In the listing that follows, count each line containing the string "green" and report only the count.

▶ DATASET CONTENT:
──────

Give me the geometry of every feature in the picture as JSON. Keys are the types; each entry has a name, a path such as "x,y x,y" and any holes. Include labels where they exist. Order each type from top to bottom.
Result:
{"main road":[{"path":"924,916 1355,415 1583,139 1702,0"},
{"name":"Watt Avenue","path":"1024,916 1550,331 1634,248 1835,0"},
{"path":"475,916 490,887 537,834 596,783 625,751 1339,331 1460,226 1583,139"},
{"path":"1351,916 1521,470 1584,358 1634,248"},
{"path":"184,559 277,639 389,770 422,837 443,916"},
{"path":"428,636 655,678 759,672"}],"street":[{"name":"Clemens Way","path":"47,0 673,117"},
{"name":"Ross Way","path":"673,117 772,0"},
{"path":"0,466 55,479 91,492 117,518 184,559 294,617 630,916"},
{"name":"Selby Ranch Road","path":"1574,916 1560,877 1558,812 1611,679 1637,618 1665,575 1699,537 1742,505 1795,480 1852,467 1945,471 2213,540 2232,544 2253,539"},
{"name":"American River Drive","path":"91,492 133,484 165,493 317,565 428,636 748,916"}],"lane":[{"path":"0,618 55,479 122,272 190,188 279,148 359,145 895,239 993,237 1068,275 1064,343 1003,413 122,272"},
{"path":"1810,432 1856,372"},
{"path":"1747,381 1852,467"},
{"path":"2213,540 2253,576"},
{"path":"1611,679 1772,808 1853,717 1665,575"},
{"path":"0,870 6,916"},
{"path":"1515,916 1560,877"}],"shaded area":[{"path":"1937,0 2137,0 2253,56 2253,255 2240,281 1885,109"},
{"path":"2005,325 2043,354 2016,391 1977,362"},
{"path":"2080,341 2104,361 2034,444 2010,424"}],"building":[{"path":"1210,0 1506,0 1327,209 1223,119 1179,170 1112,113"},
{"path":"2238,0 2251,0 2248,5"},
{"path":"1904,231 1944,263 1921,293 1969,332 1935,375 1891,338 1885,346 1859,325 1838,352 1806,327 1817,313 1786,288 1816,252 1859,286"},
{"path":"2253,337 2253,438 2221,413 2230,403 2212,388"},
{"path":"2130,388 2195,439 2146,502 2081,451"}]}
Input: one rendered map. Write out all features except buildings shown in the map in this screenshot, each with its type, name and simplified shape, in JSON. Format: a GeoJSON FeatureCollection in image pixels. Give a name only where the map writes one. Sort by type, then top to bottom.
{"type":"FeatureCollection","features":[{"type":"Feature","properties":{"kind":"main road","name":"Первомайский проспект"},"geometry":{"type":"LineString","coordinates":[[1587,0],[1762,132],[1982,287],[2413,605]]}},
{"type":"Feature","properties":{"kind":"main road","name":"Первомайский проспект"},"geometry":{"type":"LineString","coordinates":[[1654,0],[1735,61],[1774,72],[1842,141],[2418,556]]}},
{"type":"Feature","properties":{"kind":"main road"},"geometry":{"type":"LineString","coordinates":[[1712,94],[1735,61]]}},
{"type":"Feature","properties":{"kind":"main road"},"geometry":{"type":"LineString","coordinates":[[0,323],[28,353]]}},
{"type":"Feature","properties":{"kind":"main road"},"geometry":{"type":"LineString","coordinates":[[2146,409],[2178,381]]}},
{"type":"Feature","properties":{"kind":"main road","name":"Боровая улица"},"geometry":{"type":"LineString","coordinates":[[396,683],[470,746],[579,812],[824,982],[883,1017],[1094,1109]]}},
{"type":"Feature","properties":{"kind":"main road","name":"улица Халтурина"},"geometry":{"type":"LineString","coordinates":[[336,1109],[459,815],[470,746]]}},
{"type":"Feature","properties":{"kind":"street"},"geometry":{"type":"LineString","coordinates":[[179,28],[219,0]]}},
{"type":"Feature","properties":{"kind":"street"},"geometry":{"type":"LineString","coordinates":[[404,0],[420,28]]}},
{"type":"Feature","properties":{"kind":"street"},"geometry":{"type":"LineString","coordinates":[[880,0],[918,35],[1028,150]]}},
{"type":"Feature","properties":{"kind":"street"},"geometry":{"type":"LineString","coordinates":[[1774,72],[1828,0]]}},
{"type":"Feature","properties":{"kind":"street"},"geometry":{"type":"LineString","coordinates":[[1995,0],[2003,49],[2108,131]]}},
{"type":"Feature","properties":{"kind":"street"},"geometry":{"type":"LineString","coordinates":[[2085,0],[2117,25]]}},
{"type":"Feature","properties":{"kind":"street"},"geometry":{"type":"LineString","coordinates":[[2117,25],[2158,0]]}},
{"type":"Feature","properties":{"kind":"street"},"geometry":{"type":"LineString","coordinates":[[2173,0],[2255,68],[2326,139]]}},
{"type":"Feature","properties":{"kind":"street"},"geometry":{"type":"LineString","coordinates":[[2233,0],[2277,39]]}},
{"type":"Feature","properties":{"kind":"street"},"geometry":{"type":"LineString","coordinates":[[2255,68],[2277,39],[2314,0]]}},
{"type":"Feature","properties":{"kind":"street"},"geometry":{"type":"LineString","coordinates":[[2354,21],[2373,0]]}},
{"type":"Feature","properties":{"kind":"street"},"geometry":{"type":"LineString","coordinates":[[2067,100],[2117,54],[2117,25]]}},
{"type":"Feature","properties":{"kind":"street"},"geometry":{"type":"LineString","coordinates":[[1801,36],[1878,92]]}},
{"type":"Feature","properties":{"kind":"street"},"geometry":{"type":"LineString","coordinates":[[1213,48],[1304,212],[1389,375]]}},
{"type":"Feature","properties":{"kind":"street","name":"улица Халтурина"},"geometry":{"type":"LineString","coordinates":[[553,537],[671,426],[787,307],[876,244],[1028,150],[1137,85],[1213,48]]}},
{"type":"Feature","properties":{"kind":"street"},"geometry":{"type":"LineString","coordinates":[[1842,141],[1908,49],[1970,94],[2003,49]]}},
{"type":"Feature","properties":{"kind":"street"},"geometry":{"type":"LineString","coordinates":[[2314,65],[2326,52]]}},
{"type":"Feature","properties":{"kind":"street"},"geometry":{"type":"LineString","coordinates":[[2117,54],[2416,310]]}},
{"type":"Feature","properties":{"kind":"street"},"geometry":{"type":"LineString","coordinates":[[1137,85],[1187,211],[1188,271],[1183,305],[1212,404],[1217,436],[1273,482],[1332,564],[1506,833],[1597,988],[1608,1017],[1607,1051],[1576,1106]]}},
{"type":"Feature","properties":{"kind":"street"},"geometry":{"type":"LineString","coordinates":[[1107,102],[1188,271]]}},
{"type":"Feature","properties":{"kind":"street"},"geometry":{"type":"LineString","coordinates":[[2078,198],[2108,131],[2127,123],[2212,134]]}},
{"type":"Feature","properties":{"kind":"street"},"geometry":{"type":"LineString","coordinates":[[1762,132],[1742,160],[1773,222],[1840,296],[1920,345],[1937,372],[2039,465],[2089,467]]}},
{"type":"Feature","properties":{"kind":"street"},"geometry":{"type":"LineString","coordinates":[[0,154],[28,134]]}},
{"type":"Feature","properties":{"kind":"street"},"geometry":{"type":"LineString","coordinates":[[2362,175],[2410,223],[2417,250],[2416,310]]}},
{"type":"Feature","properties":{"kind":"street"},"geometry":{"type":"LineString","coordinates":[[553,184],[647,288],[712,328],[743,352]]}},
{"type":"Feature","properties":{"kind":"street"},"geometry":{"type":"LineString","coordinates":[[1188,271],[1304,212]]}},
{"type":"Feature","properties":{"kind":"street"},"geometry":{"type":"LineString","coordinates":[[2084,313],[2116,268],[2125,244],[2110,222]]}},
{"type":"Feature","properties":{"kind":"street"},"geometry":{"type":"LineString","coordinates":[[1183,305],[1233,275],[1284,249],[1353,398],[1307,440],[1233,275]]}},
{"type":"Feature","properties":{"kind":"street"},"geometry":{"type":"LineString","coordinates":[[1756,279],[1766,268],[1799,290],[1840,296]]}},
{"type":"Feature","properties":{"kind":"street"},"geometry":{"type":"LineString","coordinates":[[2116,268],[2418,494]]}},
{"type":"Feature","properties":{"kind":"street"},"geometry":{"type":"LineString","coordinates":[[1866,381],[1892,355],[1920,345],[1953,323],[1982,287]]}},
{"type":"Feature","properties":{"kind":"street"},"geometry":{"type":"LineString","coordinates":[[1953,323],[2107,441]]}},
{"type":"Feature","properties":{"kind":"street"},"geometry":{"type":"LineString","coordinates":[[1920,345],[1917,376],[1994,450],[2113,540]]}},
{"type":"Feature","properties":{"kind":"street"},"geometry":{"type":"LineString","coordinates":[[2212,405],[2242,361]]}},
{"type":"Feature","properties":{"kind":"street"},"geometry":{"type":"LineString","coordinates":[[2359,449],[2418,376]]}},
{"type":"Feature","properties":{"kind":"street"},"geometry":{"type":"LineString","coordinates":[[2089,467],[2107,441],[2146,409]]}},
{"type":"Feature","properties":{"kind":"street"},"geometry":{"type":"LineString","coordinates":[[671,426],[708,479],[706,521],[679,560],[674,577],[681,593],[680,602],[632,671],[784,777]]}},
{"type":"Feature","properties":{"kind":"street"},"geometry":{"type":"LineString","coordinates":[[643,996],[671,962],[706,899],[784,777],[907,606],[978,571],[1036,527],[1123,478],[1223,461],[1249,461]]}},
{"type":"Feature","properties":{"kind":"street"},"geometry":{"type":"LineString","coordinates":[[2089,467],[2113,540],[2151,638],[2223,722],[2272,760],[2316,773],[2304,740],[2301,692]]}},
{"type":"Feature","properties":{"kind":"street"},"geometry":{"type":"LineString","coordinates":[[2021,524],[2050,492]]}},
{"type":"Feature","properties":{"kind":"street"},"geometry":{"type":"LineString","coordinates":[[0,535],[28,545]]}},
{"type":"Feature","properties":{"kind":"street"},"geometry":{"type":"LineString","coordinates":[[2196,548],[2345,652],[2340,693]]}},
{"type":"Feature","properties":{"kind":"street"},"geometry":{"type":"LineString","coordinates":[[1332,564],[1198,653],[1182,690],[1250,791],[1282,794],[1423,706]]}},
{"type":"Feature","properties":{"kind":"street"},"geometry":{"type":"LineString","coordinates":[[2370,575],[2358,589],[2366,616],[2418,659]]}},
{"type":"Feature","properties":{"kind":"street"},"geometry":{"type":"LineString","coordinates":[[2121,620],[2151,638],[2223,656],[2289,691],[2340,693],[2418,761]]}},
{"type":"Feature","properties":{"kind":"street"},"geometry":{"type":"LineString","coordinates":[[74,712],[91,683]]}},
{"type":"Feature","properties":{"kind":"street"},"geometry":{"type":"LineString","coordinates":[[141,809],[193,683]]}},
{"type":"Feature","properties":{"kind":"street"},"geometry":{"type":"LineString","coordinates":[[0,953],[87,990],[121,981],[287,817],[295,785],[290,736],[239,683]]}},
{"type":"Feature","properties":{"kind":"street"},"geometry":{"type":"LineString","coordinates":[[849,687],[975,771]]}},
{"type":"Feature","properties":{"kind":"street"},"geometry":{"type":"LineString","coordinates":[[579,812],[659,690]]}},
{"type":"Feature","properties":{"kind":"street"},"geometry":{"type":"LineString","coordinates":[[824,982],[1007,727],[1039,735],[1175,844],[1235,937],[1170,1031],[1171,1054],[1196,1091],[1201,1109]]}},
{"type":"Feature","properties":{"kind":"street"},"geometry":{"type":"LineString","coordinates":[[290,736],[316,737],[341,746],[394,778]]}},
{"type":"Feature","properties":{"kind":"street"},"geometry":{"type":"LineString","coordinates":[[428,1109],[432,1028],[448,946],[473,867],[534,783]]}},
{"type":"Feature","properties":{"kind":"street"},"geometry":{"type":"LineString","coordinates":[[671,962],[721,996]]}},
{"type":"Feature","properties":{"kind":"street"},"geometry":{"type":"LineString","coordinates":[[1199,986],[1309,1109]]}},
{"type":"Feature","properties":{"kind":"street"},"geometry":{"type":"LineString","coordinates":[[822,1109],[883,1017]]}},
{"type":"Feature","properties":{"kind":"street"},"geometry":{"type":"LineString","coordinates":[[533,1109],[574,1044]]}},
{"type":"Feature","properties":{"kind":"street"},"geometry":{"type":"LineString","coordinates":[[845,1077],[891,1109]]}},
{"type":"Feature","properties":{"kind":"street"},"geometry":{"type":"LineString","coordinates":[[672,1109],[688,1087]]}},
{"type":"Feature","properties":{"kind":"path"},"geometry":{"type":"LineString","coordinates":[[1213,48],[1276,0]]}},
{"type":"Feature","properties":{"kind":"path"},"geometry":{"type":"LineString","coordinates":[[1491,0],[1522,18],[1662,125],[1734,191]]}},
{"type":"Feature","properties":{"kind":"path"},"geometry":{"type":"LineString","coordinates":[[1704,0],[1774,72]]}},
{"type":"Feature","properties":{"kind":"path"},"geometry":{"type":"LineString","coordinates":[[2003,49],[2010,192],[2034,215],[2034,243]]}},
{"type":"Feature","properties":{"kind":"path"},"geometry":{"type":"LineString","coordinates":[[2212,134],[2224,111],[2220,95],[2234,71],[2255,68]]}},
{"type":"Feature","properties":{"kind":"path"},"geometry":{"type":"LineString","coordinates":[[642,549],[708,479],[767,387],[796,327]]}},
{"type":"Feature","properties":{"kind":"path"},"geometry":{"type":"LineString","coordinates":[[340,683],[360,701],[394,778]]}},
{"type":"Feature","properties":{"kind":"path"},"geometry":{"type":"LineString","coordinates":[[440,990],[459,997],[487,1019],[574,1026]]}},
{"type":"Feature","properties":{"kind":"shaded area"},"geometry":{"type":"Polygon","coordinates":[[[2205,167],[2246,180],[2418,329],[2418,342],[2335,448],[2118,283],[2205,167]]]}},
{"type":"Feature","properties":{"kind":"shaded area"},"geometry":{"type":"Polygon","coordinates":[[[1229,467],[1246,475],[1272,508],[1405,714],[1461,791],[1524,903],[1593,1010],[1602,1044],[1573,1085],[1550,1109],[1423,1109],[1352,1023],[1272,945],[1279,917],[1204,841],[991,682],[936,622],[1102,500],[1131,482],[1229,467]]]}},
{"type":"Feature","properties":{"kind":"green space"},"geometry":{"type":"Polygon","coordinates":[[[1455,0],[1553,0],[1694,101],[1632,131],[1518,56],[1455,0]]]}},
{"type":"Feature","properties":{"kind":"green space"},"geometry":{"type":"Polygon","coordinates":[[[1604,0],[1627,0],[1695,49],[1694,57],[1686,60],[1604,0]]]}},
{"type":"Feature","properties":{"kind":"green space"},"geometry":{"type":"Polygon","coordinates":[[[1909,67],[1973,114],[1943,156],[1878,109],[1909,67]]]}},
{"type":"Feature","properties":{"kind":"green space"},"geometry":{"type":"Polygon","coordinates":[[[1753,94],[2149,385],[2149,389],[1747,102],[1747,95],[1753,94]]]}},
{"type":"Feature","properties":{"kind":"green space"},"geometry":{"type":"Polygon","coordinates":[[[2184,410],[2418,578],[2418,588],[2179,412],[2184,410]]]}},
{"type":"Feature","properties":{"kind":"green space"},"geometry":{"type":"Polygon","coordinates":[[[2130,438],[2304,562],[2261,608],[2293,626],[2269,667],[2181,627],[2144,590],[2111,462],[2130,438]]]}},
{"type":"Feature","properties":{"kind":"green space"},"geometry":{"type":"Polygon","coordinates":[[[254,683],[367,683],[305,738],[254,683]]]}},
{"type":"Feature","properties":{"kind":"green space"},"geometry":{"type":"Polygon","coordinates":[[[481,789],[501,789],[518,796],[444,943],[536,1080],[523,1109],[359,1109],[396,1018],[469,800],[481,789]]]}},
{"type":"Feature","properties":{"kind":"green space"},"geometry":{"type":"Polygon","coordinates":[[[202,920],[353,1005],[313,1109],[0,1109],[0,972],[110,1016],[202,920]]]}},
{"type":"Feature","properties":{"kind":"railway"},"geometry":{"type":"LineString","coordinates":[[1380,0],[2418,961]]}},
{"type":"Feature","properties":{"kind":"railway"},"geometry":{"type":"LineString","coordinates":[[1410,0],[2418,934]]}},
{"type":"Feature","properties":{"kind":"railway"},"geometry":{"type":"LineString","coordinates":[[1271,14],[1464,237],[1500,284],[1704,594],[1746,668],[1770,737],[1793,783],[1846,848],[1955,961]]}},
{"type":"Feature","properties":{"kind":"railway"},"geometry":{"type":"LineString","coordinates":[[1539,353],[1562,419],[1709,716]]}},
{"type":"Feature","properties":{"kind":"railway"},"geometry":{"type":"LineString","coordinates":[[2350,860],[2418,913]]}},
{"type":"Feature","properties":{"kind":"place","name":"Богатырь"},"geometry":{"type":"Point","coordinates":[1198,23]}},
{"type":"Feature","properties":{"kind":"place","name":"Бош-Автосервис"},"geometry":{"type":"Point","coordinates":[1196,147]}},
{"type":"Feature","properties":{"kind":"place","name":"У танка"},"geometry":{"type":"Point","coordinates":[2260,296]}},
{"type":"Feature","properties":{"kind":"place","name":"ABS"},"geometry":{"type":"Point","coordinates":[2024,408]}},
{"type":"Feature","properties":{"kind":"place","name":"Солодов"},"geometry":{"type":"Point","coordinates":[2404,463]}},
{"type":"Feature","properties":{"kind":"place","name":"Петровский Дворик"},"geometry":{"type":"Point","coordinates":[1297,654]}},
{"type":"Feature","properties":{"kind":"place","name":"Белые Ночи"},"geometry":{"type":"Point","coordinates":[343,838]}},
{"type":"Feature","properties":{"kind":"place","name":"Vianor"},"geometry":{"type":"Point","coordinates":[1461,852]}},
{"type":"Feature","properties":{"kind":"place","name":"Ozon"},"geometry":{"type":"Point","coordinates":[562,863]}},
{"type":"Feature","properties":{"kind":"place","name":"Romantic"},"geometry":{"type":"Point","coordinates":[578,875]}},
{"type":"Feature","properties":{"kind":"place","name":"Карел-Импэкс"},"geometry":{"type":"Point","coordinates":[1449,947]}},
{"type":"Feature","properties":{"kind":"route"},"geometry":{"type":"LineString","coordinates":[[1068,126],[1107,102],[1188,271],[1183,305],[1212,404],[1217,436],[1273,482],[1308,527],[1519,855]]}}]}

──────

▶ REPLY TO THE EXERCISE:
9